Остаток приема скучен, как Марго и предвидела. Она пожимает руки иностранным сановникам, религиозным вождям, а также, подозревает она, преступникам и торговцам оружием. Снова и снова губами складывает одни и те же реплики – о том, что Соединенные Штаты глубоко сочувствуют жертвам несправедливости и тирании и желают мирного разрешения конфликта в этом беспокойном регионе. Случается какая-то суматоха, когда Татьяна выходит к гостям, но Марго все пропускает. Она держится до половины одиннадцатого – формально принятый час, не слишком ранний и не слишком поздний, когда можно уйти с важного мероприятия. По пути вниз, к посольской машине, она опять сталкивается с репортером Тунде.

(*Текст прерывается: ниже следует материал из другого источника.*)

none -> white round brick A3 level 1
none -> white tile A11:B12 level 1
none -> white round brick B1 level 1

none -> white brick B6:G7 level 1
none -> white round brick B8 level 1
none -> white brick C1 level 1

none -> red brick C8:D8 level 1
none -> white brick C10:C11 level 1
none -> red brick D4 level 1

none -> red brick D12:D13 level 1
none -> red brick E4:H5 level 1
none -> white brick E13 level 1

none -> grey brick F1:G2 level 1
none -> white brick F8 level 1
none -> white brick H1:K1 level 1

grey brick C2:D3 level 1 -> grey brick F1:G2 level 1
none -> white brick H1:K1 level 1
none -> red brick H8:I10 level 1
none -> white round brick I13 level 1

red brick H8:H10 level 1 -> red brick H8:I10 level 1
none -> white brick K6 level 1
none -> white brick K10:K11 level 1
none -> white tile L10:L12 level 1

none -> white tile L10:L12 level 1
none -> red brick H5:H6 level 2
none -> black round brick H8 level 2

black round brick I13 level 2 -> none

– Прошу прощения, – говорит он, что-то роняя на пол и мигом подбирая, Марго не успевает разглядеть что. – То есть извините меня. Простите. Я… я спешу.
Она смеется. Она хорошо провела вечер. Она уже подсчитывает размеры бонуса, который получит от “Полярной звезды”, если все сложится, и предвкушает гигантские взносы на свою кампанию в ближайшей предвыборной гонке.

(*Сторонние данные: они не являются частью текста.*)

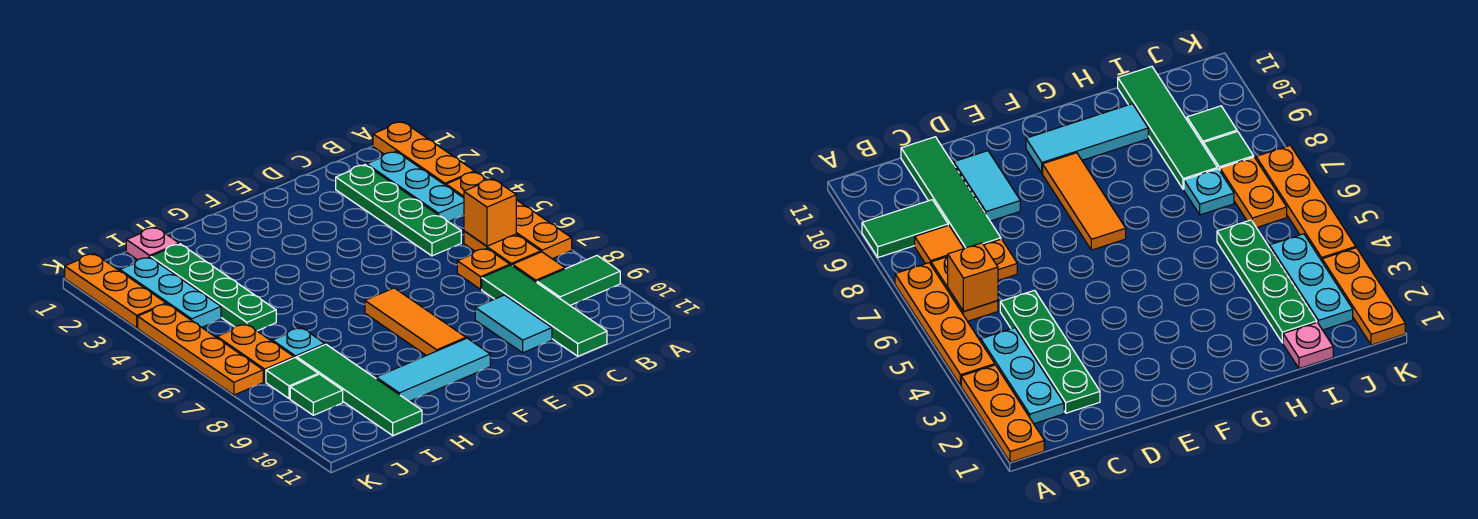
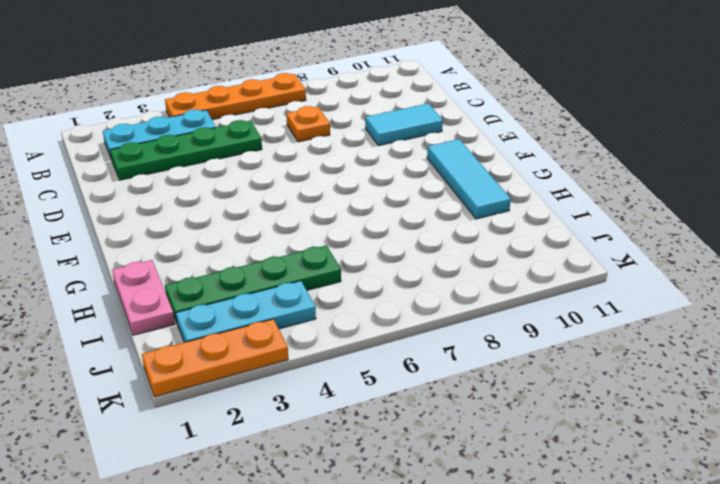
pink plate H1:I1 level 1 -> pink plate I1 level 1
none -> orange plate A1:A3 level 1
none -> green tile A9:B9 level 1
none -> orange plate B6:B7 level 1

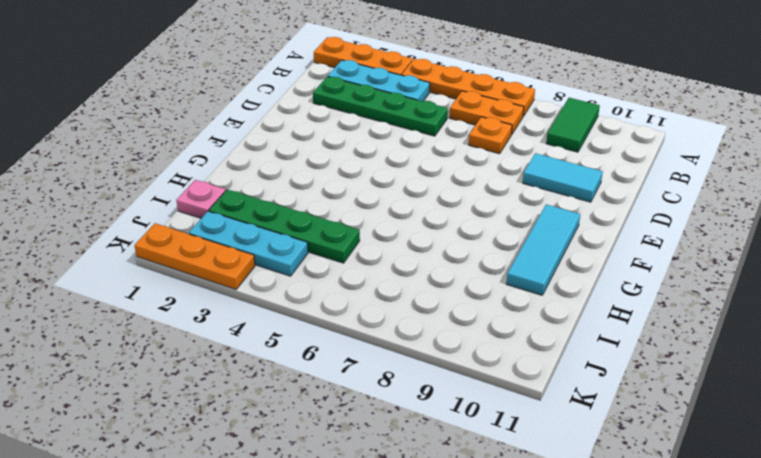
none -> orange tile B8 level 1
none -> green tile C8:C11 level 1
none -> orange tile F7:F9 level 1

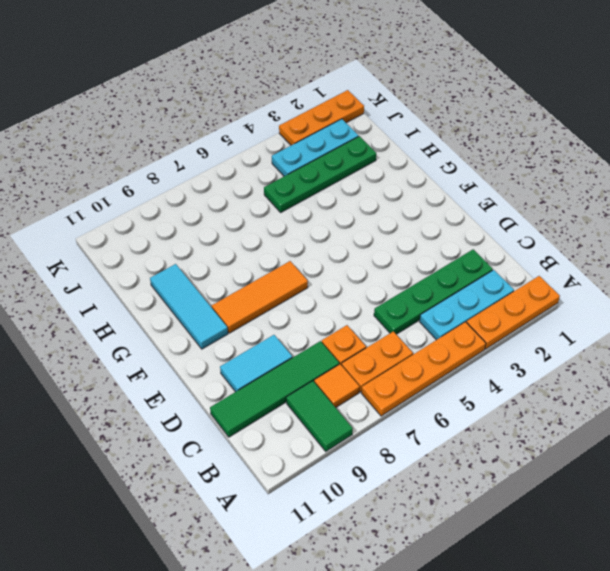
none -> pink plate I1 level 1
none -> cyan plate I7 level 1
none -> green tile I8:I11 level 1

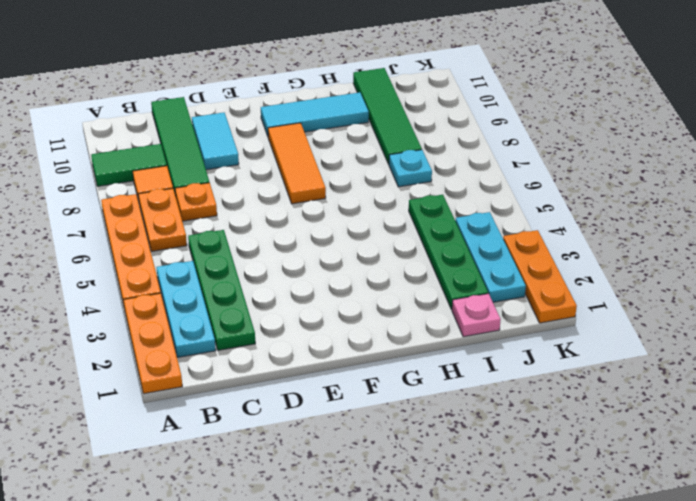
none -> orange plate J6:J7 level 1
none -> green tile J8 level 1
none -> green tile J9 level 1

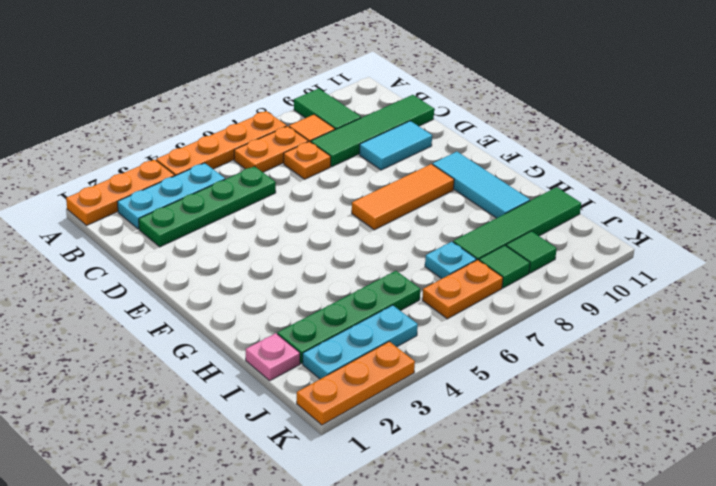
none -> orange plate K4:K7 level 1
none -> orange brick B6 level 2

– Куда спешить? – говорит она. – Вовсе необязательно бежать. Подвезти вас?
И показывает на машину – дверца распахнута, кожаный интерьер так и манит. Тунде торопится прикрыть секундную панику сияющей улыбкой и почти успевает.
– В другой раз, – отвечает он.
Ему же хуже.
Потом, в гостинице, Марго угощает парой стаканчиков одного из младших сотрудников американского посольства в Украине. Он внимателен – ну а как же? Она очень успешная фигура. В лифте, по пути в свои апартаменты, она кладет ладонь на его мускулистую молодую задницу.
Замковую часовню отремонтировали. В центре по-прежнему парит люстра, золото со стеклом, – тросы так тонки, что при свечах не разглядишь. Дивны твои чудеса, электричество. Нетронуты витражи с ангелами, возносящими хвалы Богоматери, изображения святой Терезы и святого Иеронима тоже. Другие стекла – и финифть купола – заменили, придумали заново согласно Новому Писанию. Вот Всемогущая в образе голубки беседует с праматерью Ревеккой. Вот пророчица Девора провозглашает неверующему народу Слово Святое. А вот – хотя она возражала – Матерь Ева с символическим древом на заднем плане получает послание Небес и простирает длань, полную молний. В центре купола – рука со всевидящим оком на ладони. Символ Бога, что приглядывает за всеми нами, протягивая могучую руку Свою и сильным, и порабощенным.
В часовне Матерь Еву ждет военнослужащая – девушка, попросившая личной аудиенции. Американка. Красивая – светло-серые глаза, веснушки по щекам.
– Ты ждешь меня? – спрашивает Матерь Ева.
– Да, – говорит Джоселин, дочь сенатора Клири, члена пяти ключевых комитетов, в том числе по обороне и бюджету.
На эту личную аудиенцию Матерь Ева нашла время.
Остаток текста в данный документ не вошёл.